Her death was tragic for she realised that she had failed to accomplish that which she had set out to do. She was a great character to whom truth made a profound appeal. Illusions and shams were abhorrent to her. She showed this in her dispassionate description of herself; her power of separating herself from her subject is extraordinary. Above all her predilections, she sought reality. In a world where the majority prefer illusions, it was difficult for her to find congeniality. For a while she believed that she found it in Benjamin Constant but it was transitory. She died alone, solitary in death as she had been in life.

Some day a psychologist will explain why the artistic temperament is inimical to happiness. Madame de Charrière had health, beauty, charm, wealth, a complaisant husband, an ardent lover, an indulgent conscience and withal ability which was loudly applauded and remotely echoed, but she was not happy. Perhaps she would not have gone all the way with Anatole France who said that he had never had a happy day in his life, but she would know just what he meant to convey.

Beauty, fame, love and riches are seldom synonymous with happiness. The case of Zélide is only one instance of the truth of this statement; she has sisters in all races, in all times, and Yang Kuei-Fei, whom Mrs. Shu-Chiung introduces to Western civilisation under the name of The Most Famous Beauty of China, is another of those whom the gods loved and tortured.

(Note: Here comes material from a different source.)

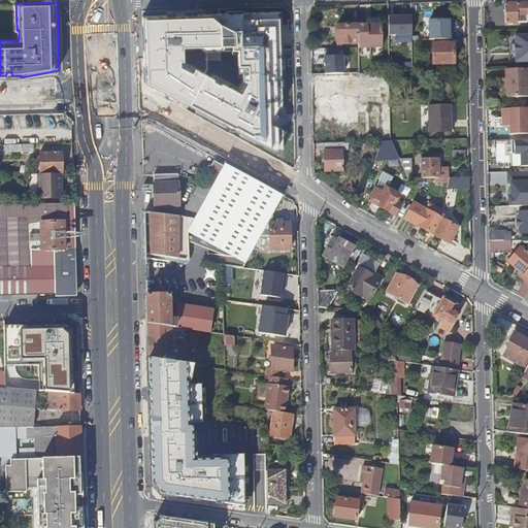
[(518,15),(527,15),(527,3),(506,4),(506,23),(518,22),(518,15)]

Then there is the form of biography that is not a portrait of the soul or of the body, nor is it exactly fictional biography. It stands midway between the psychographed and the idealised life. A conspicuous practitioner of this branch of art is Meade Minnigerode. He calls his latest book Lives and Times, Four Informal American Biographies.

Mr. Minnigerode has at his service a keen—almost too keen—fictional sense. He seems to have less regard for truth and facts than for incidentals that make a good picture and enhance a story; and in his painstaking and careful selection of material, he uses only whatever assists him in building characters and situations. He has searched not so much for that which reveals character as motives in higher relief. As a result, we know less accurately what the four characters really were, than what Mr. Minnigerode thought they were—almost what he thought it would be interesting for them to be.